From Military Service to Cybersecurity: Veterans Share Their Experiences
With May being National Military Appreciation Month we asked veterans at Exabeam to share tips for those who want to get into cybersecurity. Not only did a military background help equip them for the many challenges that come with securing information systems, but it also offers an edge when it comes to breaking into the exciting, lucrative and rewarding field.
Over the course of my cybersecurity marketing career, I’ve met a substantial number of security professionals, from a variety of disciplines—sales, technical support, executive leadership—who hail from a military background. As a military brat myself (go Army), it got me thinking about the connection between military service and cybersecurity.
With May being National Military Appreciation Month we asked veterans at Exabeam to share some tips for those who want to get into cybersecurity and their thoughts about the industry.
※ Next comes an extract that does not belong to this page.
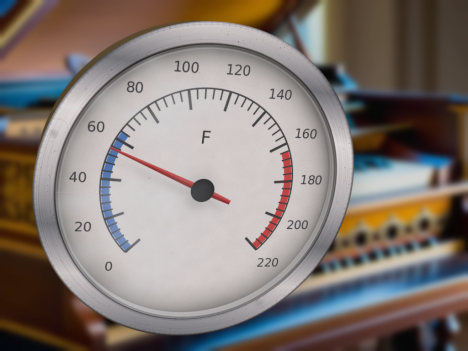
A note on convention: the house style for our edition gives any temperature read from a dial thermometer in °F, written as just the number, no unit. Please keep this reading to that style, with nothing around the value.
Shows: 56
Not only did a military background help equip these professionals for the many challenges that come with securing information systems, but it also offers an edge when it comes to breaking into the exciting, lucrative and rewarding field.
Skills That Translate
Military life teaches some valuable lessons to those who serve, and those lessons translate well to the cybersecurity field. Keith Buswell, a former F-16 mechanic who served in the Air Force, learned early on that failure is not an option. In the military, as well as in cybersecurity, if one approach doesn’t succeed, he always works at a problem until he finds a solution that works.
For former Marine Corps infantryman Ryan Brown, the collaboration skills he developed in the military are essential to his success as a regional sales director for Exabeam. Just as servicepeople on the front lines must rely on support, the sales team must reach out to other departments to collaborate. When he was deployed, the support was crucial for completing missions. In sales, that support and collaboration is necessary to make sure customers always receive the support they need when they need it.
Entering the Field
Military service can be a great resume booster, but for some, the military serves as a great entry into the field of cybersecurity. That’s what Eric Sanchez found while serving in the Air Force in the 1990s when information security was still relatively new. He was chosen to help with security projects due to his proven ability to think outside the box. With this skill, he was able to help identify vulnerabilities to help keep the war fighter mission moving forward.
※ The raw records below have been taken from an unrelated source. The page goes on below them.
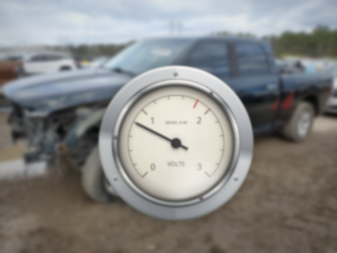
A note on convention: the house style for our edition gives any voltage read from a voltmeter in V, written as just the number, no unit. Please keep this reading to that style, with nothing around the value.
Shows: 0.8
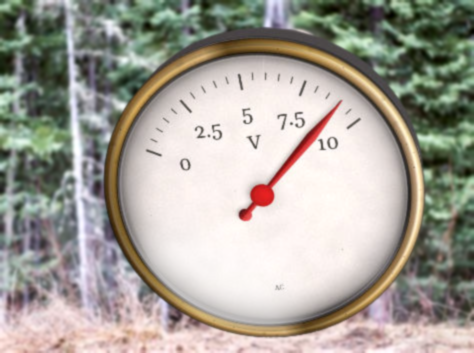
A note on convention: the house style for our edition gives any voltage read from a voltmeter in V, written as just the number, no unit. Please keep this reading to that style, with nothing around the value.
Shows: 9
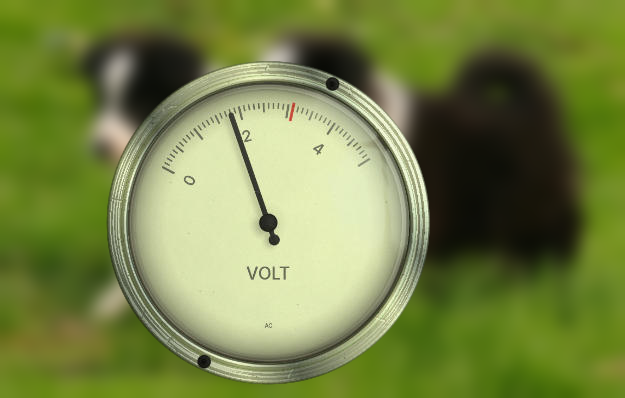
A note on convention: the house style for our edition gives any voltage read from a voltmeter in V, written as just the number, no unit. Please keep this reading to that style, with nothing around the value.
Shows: 1.8
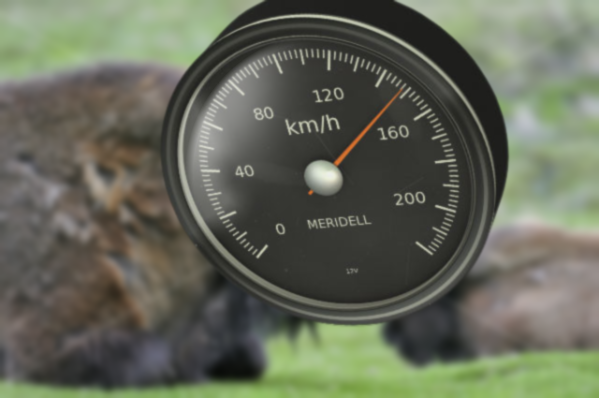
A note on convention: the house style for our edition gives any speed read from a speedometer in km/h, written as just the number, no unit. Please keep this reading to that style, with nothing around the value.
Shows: 148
Keith’s background as a mechanic came in handy when he transitioned into work as a technician at a security information management firm. During the interview, the hiring director noted that he had no cybersecurity experience but saw potential in his military background. As the director said, being in the military means he won’t let himself fail, which translates well to a high-pressure cybersecurity environment.
For some military personnel, though, the background simply equips them for the perseverance they need to work their way to the top. Ryan began his cybersecurity career in the mailroom of NIA, which later became McAfee. He credits his training in the Marines for helping him gradually work his way up the chain over his 19 years with the company.
Although Nate Labadie never served in the military, as a hiring manager for Exabeam he clearly sees its value. As he’s reviewing resumes, it’s something that always stands out. A large part of this is the fact that he’s had such good experiences with his own former military team members. When it comes to that “never quit” mentality, he’s seen how it works in his team.
Trends in Cybersecurity
Cybersecurity experts deal with the always-changing threat landscape on a regular basis. Chris Tannery, whose background is in signals intelligence for the Marines, found that the command-and control-driven nature of service in the Marines taught him the skills he needed. Specifically, the detect-and-respond nature of the work he did carried over into his cybersecurity career, which he’s done for the past 16 years.
For Eric, dealing with nation-state attackers in cybersecurity today is similar to how the nation-state actors replicated US offensive operations years ago. The methods used by nation-state attackers trying to infiltrate various systems, as well as how infrequently they succeed are years behind and shows how advanced our armed forces are when it comes to protecting the nation.
Across the country, military veterans are working in cybersecurity, using the skills they learned in service to keep systems safe. But perhaps the most important skill the military teaches is perseverance, and that trait is an asset no matter what occupation a person chooses.